While his home Grand Prix boasted a record crowd largely due to his presence, Daniel Ricciardo had a disappointing race in Melbourne in front of grandstands stained with large patches of yellow in support of his move to Renault from Red Bull.
It was always going to be a risk moving away from a big three team but, for reasons well known, the popular Australian struck a deal with Renault after being presented with a road map to the championship, by the French team’s bosses, which Ricciardo and his minders bought into.
On Saturday he qualified 12th, his best effort 1.5 seconds shy of the top time in Q2, after which his afternoon ended. A year earlier in Red Bull colours, he lined up fifth on the grid after qualifying eight tenths on the pole-winning time.
On race day, he made a relatively good launch off the line, went for a gap left by the Racing Point of Sergio Perez, who then opted to drift back towards the Renault of Ricciardo, edging him off track and on to the grass where he smacked a drain pipe which launched his car and smashed its front wing.
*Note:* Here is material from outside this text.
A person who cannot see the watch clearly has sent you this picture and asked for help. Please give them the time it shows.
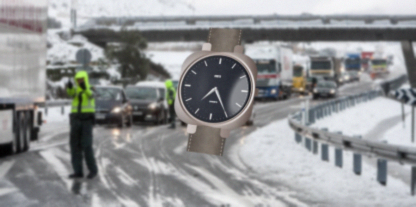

He never came back from that and eventually parked it on lap 28, “I was gutted for sure… I hit a gutter sometimes you feel you can get away with that at every other track.”
“No-one to blame, other than grass and a big bump of concrete. I didn’t want to go on the grass, I had a run on Perez, I saw him move, so moved a bit more and that put my wheel on the grass and as soon as I got the grass there was the gutter. I don’t know how I’m smiling, I don’t seem to have a good break here.”
Granted, these things happen in a split second, but for teams who leave no stone unturned in their meticulous preparations for a Grand Prix weekend, the question has to be asked: Why was this not picked up during a track walk or recce?
While Ricciardo might avoid reading too much into the season opener, as Renault and the other losers suggest Melbourne is an anomaly, but if it is not an oddity then they have only bought themselves a couple of weeks respite from reality. Bahrain will be telling.
However, the team have hailed Nico Hulkenberg’s seventh place when the reality is that the French power unit package appears to have slipped to the bottom of the pecking order, as Honda thoroughly outperformed them in qualifying and also in the race.
But Renault F1 boss Cyril Abiteboul is not panicking, “We know the car has much more pace than we have shown, especially in qualifying, and it will be the priority of the next race to extract more from the initial platform with a smoother execution across the weekend while we work on our planned upgrades.”
Ricciardo echoed the sentiment, “We should be a top-eight car the first half of the season, then even better after that. Bahrain is like a holiday week, nothing going on so I can prepare.”
“When the race is over in five seconds I feel that the preparation was not where it should be and I’m too busy pleasing everybody else. It is hard, especially at home. The whole week is full on and I’m pretty flat right now,” added Ricciardo.
Big Question: Are Renault on the back foot already?